Bloc de texte:
_ _ _ _ _

La segmentation des offres Internet fixe arrive : l'illimité en danger

La division des forfaits internet résidentiel se rapproche à grands pas. Notre confrère Owni a en effet dégoté un document de travail de la Fédération Française des Télécoms (FFT), dont les membres principaux sont Orange, SFR et Bouygues Télécom. Free n’en fait cependant pas partie. Or en fin de document, on retrouve un tableau particulièrement explicite.

forfaits Internet fixe segmentation

Comme vous pouvez le voir, ce tableau, nommé « Proposition de découpage par gamme pour le fixe » copie en quelque sorte le modèle de l’internet mobile. On y retrouve notamment une colonne « Plafond de consommation » ainsi qu’une colonne expliquant les conséquences d’un dépassement de ce plafond. À l’instar du mobile, on retrouve donc les très connus « réduction de débit ou blocage » de la ligne. Mieux encore, la partie en marron parle de limitation de téléchargement par session, ainsi que de bloquer la VoIP, le P2P et les Newsgroups à une certaine catégorie d’abonnés.

Bien entendu, il ne s’agit ici que d’exemples et de pistes de réflexion. Néanmoins, Orange a confirmé à Owni que « oui, il y a certains forfaits sur lesquels on risque de mettre des seuils, » sans préciser lesquels... « s’ils ne concernent qu’1% des gens qui downloadent des films toute la journée, alors c’est envisageable. C’est inacceptable si cela impacte davantage de clients. »

À écouter Orange, le but est donc de limiter les trop gros téléchargeurs. Un beau discours qui est censé rassurer les clients et les associations de consommateurs. Néanmoins, selon nos informations, il ne s’agit ici que d’un discours de façade. Pour cela, remettons dans son contexte la réalisation de ce document.

L'ARCEP, le dindon de la farce

Cette réflexion date du 21 juillet dernier. Elle est en fait une réponse à la consultation dirigée par l’ARCEP au sujet de la neutralité des réseaux nous rappelle Owni. Sauf que le débat, qui mêlait opérateurs, associations des consommateurs et l’autorité de régulation, n’avait pas du tout pour but d’aborder le sujet de la segmentation des forfaits internet fixe.

Son rôle était plutôt de clarifier certains sujets comme la position des opérateurs sur la neutralité des réseaux ou encore les termes utilisés pour vendre leur forfait, dont le fameux "illimité" qui n’a d’illimité que le nom. En somme, faire preuve de plus de transparence.

_ _ _ _ _

Données d'entrée:
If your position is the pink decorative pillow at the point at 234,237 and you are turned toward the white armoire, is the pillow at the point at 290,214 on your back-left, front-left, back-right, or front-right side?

_ _ _ _ _

Énoncé du problème:
Répondez aux questions suivantes à partir de l'article sur la segmentation des offres Internet fixe :
(a) Quels membres principaux de la Fédération Française des Télécoms l'article cite-t-il ?
(b) Quel nom porte le tableau figurant en fin de document ?
(c) De quelle date la réflexion de la FFT est-elle datée ?

Réponse au problème:
(a) Orange, SFR et Bouygues Télécom.
(b) « Proposition de découpage par gamme pour le fixe ».
(c) Du 21 juillet dernier.